His body began to change. His hoodie tore away as wings of blue and gold lightning erupted from his shoulder blades—not for flight, but as massive conductors of energy. His hair turned white, glowing with the heat of a star.

[Ultimate Skill Unlocked: 'The Great Equalizer - Total Revision.']

Jin-ho met the blue wave with a wall of gold. The two energies clashed with the sound of a thousand glass worlds shattering. The ground beneath them didn't just break; it ceased to exist. They were fighting in a void, a pocket of space between the System and the Truth.

Valerius's eyes widened behind his visor. "Impossible. No human vessel can hold that much frequency! You should have vaporized!"

"I've been carrying the weight of your world for years," Jin-ho hissed, his voice echoing from everywhere at once. "This? This is nothing!"

Jin-ho leaped.

He didn't use a skill. He just punched the air. The golden shockwave hit Valerius's obsidian needle, snapping the mile-long structure in half like a dry twig.

Valerius fell, but he caught himself with a burst of blue mana. He pointed his staff at Jin-ho. "Deletion Beam!"

A beam of pure, conceptual nothingness shot toward Jin-ho's chest.

Jin-ho didn't dodge. He caught the beam with his bare hands. The gold energy and the deletion code hissed and sputtered, the air around his fingers turning into black smoke. He squeezed, and the beam shattered into sparks.

"My turn," Jin-ho said.

He appeared in front of Valerius. The High-Architect tried to raise a shield, but Jin-ho's daggers were already there.

The Twin Eclipses didn't just cut the armor. They cut the permission. They severed Valerius's connection to the System.

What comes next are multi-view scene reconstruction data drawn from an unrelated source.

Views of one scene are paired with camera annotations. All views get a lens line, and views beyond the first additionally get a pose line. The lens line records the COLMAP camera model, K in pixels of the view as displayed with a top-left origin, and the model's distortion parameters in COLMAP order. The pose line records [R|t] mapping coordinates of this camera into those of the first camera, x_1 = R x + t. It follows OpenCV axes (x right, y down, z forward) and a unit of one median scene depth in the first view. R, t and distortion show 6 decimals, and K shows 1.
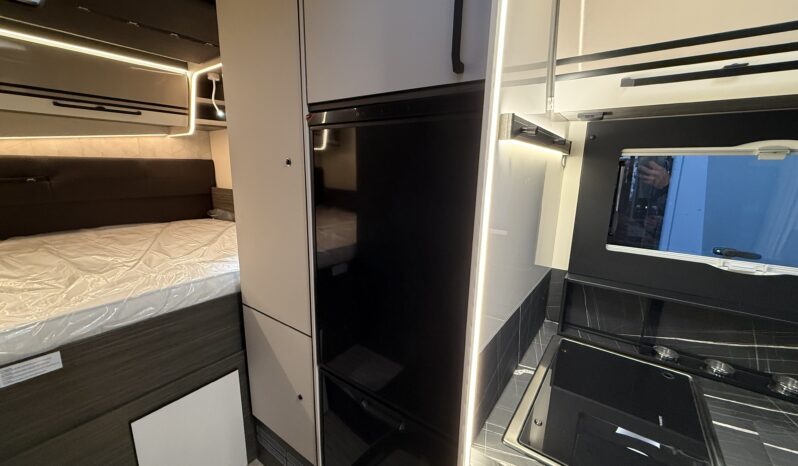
lens RADIAL K [[318.3, 0, 391.2], [0, 318.3, 233.2], [0, 0, 1]] dist [0.001206, 0.000090]
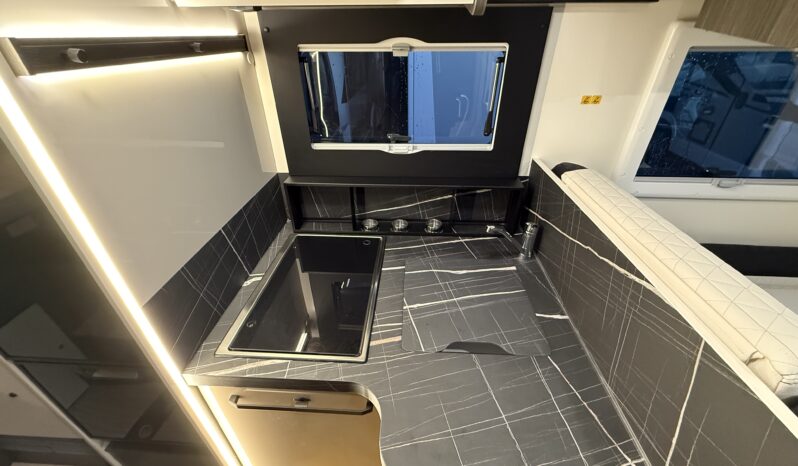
lens RADIAL K [[318.3, 0, 391.2], [0, 318.3, 233.2], [0, 0, 1]] dist [0.001206, 0.000090]
pose [[0.837771, -0.303496, 0.453905, 0.182410], [0.130123, 0.918316, 0.373849, -0.031122], [-0.530290, -0.254136, 0.808831, -0.048971]]
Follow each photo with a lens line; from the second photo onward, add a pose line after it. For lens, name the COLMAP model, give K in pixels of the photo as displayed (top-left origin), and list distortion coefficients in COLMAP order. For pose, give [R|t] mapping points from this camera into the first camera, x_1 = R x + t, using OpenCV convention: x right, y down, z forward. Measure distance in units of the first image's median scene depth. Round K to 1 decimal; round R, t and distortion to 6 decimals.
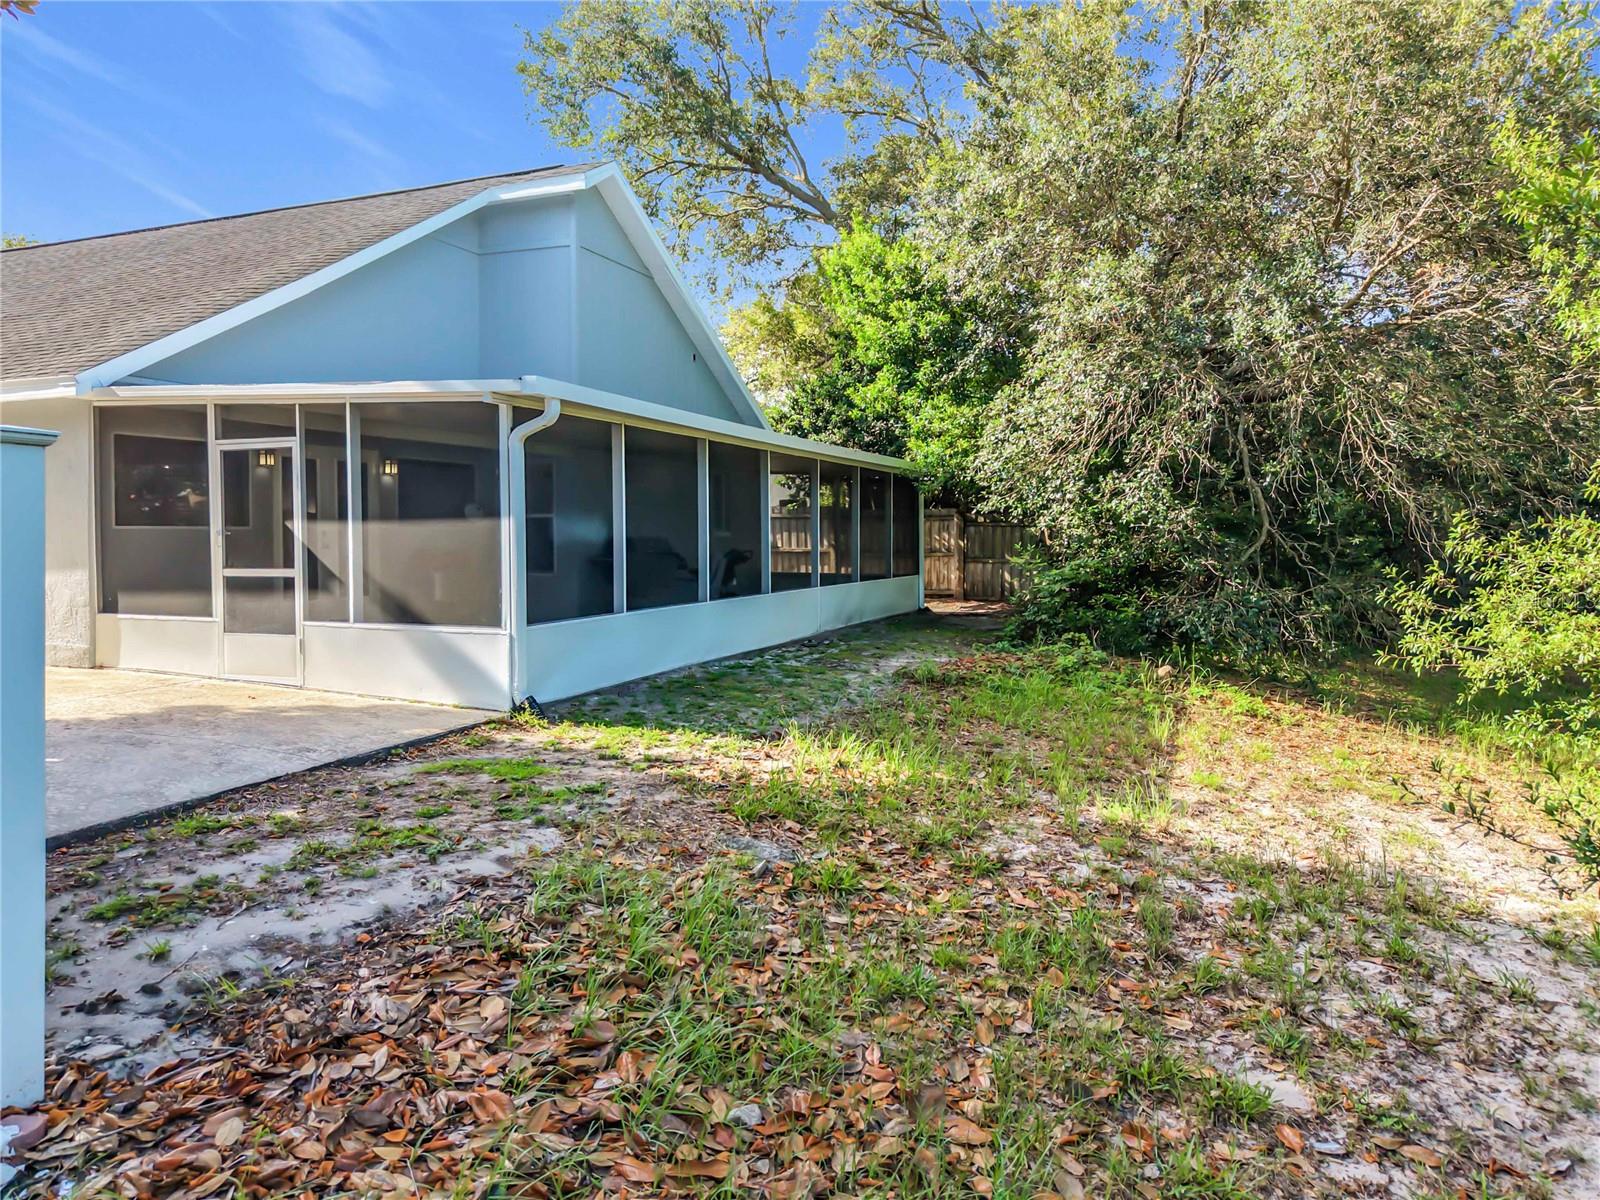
lens RADIAL K [[1094.9, 0, 800.9], [0, 1094.9, 555.8], [0, 0, 1]] dist [0.033544, -0.039775]
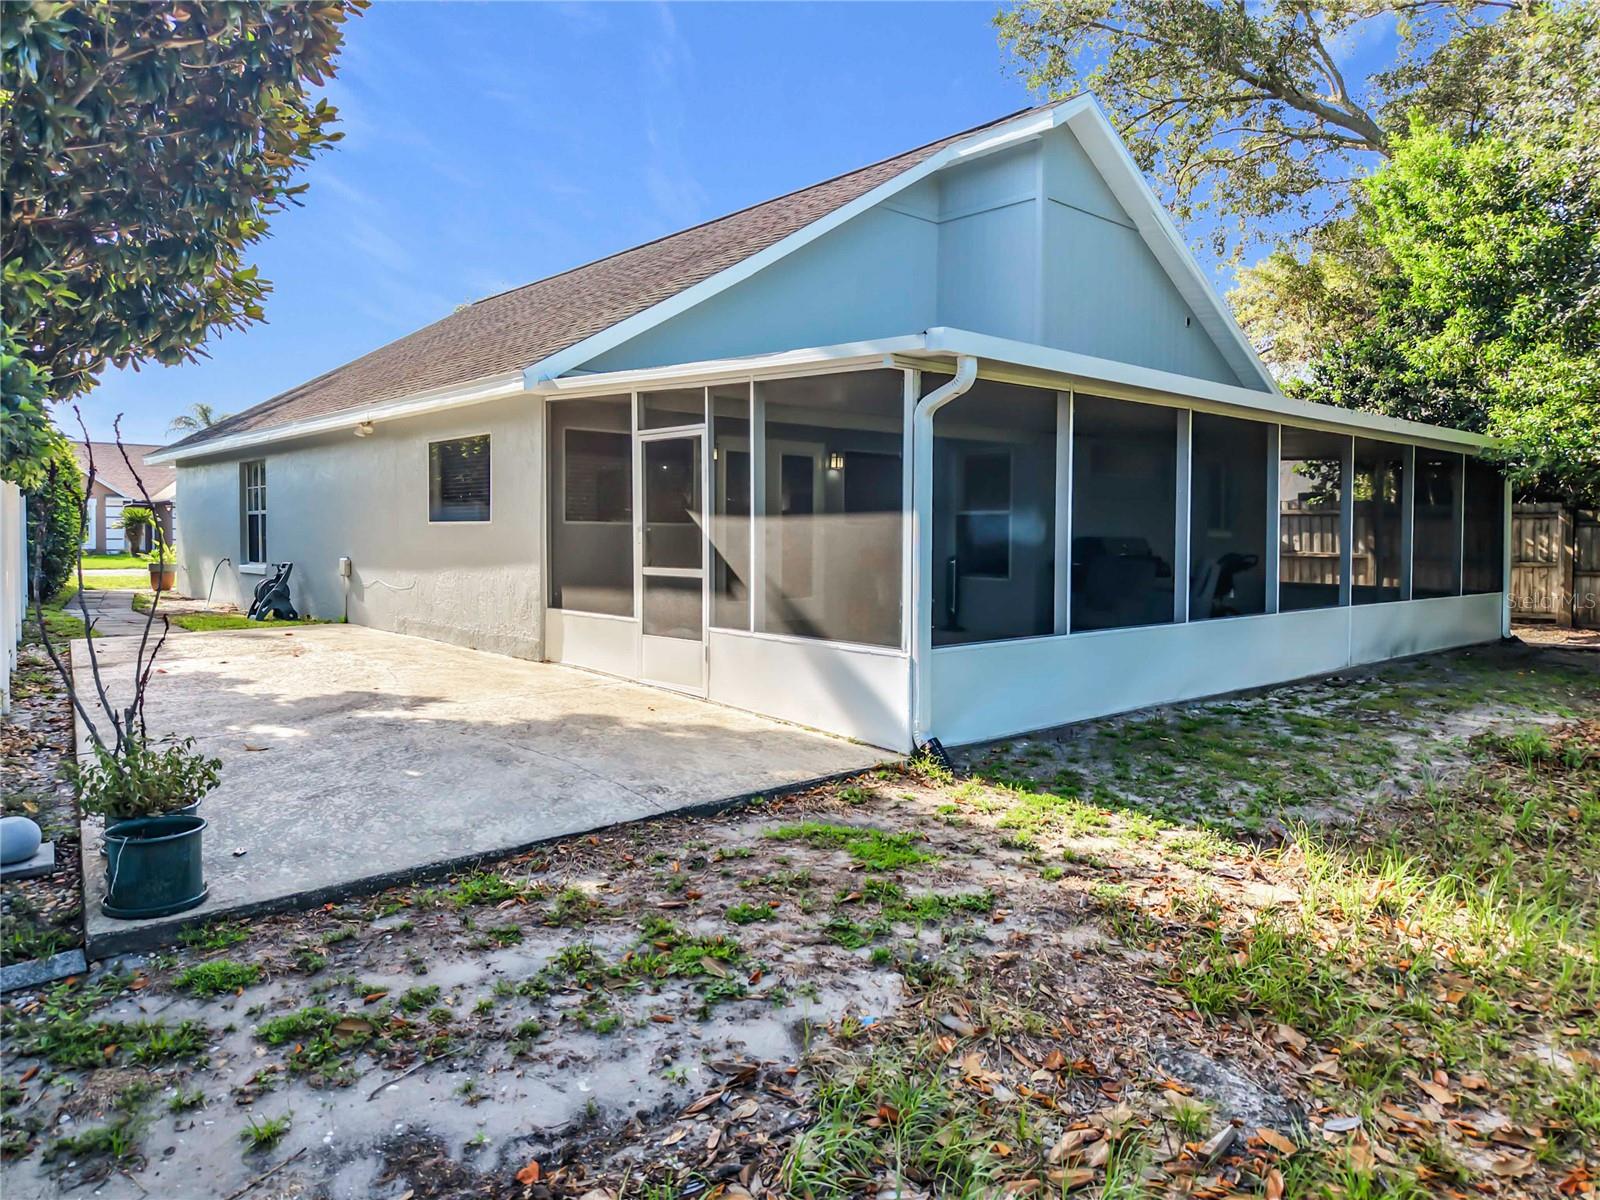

"What... what have you done?" Valerius gasped, looking at his hands. His white armor was turning gray, losing its glow. His Level, for the first time in centuries, was visible.

[Target: Valerius]

[Level: 0]

"I equalized you," Jin-ho said.

With a final, effortless flick of his wrist, Jin-ho sent a pulse of gold through the High-Architect. Valerius didn't explode. He simply faded, his code being returned to the raw, unwritten potential of the Deadlands.

---

### The New Level

The System Spike dissolved. The blue wave receded.

Jin-ho stood in the center of the silent gray wasteland. His wings of light faded, and his hair returned to black, but the gold in his eyes remained.

[Quest Complete: Survive the First Deletion.]

[XP Gained...]

[Level 35 -> Level 48.]

[Sync Rate: 42% (Warning: Vessel Integrity is at 15%)]

Jin-ho fell to his knees, coughing up gold-flecked blood. He had won, but the cost was high. His body felt like it was made of hot lead.

But as he looked down, he saw something in the obsidian grit.

A small, green sprout. A real plant. It wasn't made of pixels. It wasn't made of code. It was living, breathing life, growing in the middle of a digital graveyard.

"The memory of gold," Jin-ho whispered, touching the leaf. "It's not just a power. It's a seed."

He looked toward the horizon—or where the horizon should be. Somewhere out there was the "Original Heart." And somewhere in the city, the Architects were realizing that their game had a new player who refused to follow the rules.

He stood up, his legs shaking but his resolve unbreakable. Two more levels until Level 50. Two more levels until the next evolution.

"I'm coming for the rest of the world," Jin-ho said to the gray sky.

He started walking again. This time, he didn't look like a porter. He didn't look like a hunter. He looked like the dawn.